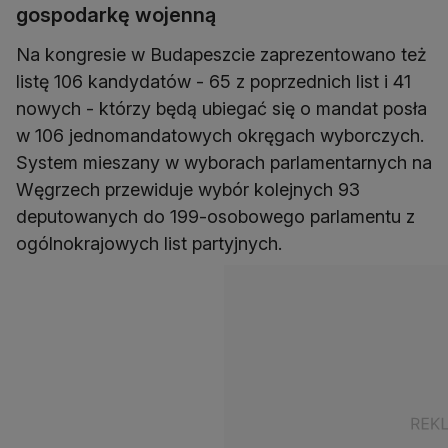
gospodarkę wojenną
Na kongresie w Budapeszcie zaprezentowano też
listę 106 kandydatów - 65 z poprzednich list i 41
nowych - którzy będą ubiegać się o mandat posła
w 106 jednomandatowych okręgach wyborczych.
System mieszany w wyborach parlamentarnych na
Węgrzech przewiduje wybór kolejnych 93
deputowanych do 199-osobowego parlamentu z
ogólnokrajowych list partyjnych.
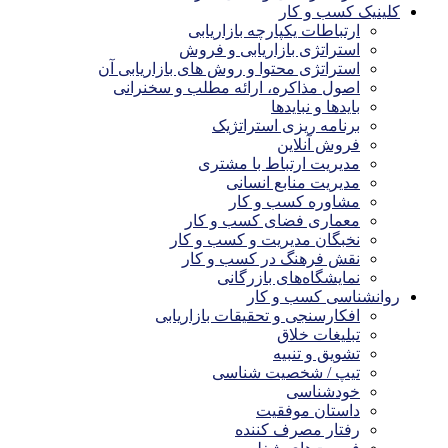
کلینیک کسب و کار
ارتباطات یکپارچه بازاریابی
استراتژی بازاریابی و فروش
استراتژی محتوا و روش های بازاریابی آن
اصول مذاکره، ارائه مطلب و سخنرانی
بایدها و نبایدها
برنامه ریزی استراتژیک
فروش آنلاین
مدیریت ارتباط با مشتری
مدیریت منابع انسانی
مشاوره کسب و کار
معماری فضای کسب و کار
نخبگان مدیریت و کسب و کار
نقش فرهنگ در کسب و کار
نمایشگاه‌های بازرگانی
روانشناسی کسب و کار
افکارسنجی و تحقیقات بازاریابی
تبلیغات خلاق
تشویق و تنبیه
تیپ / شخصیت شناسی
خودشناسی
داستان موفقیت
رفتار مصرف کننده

* * *

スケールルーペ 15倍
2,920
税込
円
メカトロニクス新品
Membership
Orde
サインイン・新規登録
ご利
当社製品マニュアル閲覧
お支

**WHAT TO PRODUCE:**
Every line above from the one with "Na kongresie w Budapeszcie zaprezentowano też" down to the one with "رفتار مصرف کننده" must be written out exactly, and no picture may appear.

**SOLUTION TO THIS PROBLEM:**
Na kongresie w Budapeszcie zaprezentowano też
listę 106 kandydatów - 65 z poprzednich list i 41
nowych - którzy będą ubiegać się o mandat posła
w 106 jednomandatowych okręgach wyborczych.
System mieszany w wyborach parlamentarnych na
Węgrzech przewiduje wybór kolejnych 93
deputowanych do 199-osobowego parlamentu z
ogólnokrajowych list partyjnych.
کلینیک کسب و کار
ارتباطات یکپارچه بازاریابی
استراتژی بازاریابی و فروش
استراتژی محتوا و روش های بازاریابی آن
اصول مذاکره، ارائه مطلب و سخنرانی
بایدها و نبایدها
برنامه ریزی استراتژیک
فروش آنلاین
مدیریت ارتباط با مشتری
مدیریت منابع انسانی
مشاوره کسب و کار
معماری فضای کسب و کار
نخبگان مدیریت و کسب و کار
نقش فرهنگ در کسب و کار
نمایشگاه‌های بازرگانی
روانشناسی کسب و کار
افکارسنجی و تحقیقات بازاریابی
تبلیغات خلاق
تشویق و تنبیه
تیپ / شخصیت شناسی
خودشناسی
داستان موفقیت
رفتار مصرف کننده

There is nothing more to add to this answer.